The National Council of Jewish Women (1893): Working Towards Justice
The National Council of Jewish Women (NCJW) issued its founding resolution on September 7, 1893. Organized by Hannah Greenebaum Solomon (1858–1942) during the World’s Fair in Chicago, the NCJW emerged as a leading voice for social reform in this period. Solomon was born in 1858 in Chicago Illinois and in 1876 was elected to the Chicago Women’s Club, an elite group with a rigorous course of study. Many of Solomon’s ideas for the NCJW came from her experiences in the Chicago Women’s club and its emphasis on philanthropy and education. Solomon felt that philanthropy was an important area of work of the NCJW and expressed their Jewish faith. However, as president Solomon steered the council towards Judaism as its strongest principle.

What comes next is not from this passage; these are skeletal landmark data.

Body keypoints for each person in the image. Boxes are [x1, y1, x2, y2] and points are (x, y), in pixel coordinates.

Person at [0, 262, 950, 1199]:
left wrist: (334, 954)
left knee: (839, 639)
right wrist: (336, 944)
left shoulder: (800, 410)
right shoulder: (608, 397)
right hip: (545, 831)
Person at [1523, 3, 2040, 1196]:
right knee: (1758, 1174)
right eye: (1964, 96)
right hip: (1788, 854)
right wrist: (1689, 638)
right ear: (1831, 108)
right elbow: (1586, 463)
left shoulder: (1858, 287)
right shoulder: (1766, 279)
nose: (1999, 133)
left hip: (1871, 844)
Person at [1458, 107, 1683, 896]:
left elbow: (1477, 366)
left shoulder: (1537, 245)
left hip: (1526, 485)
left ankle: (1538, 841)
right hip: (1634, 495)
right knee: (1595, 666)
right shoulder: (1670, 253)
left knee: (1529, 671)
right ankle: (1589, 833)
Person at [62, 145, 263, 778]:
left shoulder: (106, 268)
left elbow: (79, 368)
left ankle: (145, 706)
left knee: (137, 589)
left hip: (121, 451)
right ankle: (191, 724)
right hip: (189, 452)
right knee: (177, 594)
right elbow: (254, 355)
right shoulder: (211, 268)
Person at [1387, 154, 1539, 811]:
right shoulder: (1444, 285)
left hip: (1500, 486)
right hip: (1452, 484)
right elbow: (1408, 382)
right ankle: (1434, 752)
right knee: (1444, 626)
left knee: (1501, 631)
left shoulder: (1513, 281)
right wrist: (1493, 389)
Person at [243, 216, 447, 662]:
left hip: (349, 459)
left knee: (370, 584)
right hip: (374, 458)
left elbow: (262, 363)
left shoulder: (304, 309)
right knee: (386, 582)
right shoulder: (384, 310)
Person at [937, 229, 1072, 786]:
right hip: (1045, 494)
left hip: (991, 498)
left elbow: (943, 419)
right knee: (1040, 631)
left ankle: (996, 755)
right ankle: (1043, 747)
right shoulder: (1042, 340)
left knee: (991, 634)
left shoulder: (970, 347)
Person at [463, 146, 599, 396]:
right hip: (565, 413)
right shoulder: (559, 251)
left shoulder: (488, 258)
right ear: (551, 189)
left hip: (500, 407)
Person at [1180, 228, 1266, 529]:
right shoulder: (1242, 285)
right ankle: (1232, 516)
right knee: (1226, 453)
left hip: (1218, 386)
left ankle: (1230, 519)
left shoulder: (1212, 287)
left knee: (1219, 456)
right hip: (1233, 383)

The National Council of Jewish Women advocated for children’s rights within the legal system, offered vocational training for girls and women, and promoted nutrition in the public school system. The NCJW also worked on behalf of Jewish immigrants and their families in the United States and reached out to support impoverished and persecuted Jews in Eastern Europe and elsewhere. Through a partnership with Jane Addam’s Hull House, the NCJW was at the forefront of the settlement housing movement. Another early leader of the NCJW, Rebekah Bettelheim Kohut (1864–1951), became president of the New York section of the NCJW in 1894.